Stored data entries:

☆ ☆ ☆

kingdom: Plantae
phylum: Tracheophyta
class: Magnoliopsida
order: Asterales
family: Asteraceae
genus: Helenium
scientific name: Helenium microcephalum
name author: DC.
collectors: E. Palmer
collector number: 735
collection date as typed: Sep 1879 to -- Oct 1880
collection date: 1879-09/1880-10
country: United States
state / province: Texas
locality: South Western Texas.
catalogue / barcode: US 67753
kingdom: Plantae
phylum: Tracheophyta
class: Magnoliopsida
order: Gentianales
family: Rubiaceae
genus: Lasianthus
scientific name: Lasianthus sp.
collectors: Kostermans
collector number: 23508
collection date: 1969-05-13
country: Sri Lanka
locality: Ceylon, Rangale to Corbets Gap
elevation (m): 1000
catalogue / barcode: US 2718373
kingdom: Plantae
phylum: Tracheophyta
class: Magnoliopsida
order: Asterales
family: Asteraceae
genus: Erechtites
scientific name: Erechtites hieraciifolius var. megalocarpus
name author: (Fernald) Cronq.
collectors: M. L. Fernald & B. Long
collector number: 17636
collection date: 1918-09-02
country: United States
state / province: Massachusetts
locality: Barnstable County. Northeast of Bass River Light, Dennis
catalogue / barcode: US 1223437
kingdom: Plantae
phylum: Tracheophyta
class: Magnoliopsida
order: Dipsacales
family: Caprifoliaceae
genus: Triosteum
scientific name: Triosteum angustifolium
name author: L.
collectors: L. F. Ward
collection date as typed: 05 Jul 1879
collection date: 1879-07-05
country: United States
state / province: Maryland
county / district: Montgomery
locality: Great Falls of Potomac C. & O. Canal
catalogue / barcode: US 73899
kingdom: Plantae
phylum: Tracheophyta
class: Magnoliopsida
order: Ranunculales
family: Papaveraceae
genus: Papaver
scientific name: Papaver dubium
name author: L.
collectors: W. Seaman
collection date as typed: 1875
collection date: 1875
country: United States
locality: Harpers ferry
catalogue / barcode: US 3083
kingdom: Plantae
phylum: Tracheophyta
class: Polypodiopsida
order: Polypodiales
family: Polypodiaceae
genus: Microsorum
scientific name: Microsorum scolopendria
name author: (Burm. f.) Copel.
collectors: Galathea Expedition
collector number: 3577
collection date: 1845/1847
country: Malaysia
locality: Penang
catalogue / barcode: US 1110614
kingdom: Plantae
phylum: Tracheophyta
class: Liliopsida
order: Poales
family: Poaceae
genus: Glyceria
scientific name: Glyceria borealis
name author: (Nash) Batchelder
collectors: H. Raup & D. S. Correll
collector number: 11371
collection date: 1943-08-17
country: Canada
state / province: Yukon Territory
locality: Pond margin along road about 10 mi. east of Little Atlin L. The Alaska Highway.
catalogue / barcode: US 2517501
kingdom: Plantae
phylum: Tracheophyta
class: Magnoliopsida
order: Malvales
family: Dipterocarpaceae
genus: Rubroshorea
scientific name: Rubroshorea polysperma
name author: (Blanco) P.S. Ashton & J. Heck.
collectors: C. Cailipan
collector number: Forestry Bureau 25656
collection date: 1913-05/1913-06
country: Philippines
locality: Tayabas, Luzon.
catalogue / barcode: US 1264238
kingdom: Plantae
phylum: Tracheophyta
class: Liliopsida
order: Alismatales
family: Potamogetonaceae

☆ ☆ ☆

YOUR GOAL:
Retype the lines of the data above verbatim, starting with the line containing "country: Sri Lanka" and going on through the line containing "collection date as typed: 05 Jul 1879".

SOLUTION TO THE EXERCISE:
country: Sri Lanka
locality: Ceylon, Rangale to Corbets Gap
elevation (m): 1000
catalogue / barcode: US 2718373
kingdom: Plantae
phylum: Tracheophyta
class: Magnoliopsida
order: Asterales
family: Asteraceae
genus: Erechtites
scientific name: Erechtites hieraciifolius var. megalocarpus
name author: (Fernald) Cronq.
collectors: M. L. Fernald & B. Long
collector number: 17636
collection date: 1918-09-02
country: United States
state / province: Massachusetts
locality: Barnstable County. Northeast of Bass River Light, Dennis
catalogue / barcode: US 1223437
kingdom: Plantae
phylum: Tracheophyta
class: Magnoliopsida
order: Dipsacales
family: Caprifoliaceae
genus: Triosteum
scientific name: Triosteum angustifolium
name author: L.
collectors: L. F. Ward
collection date as typed: 05 Jul 1879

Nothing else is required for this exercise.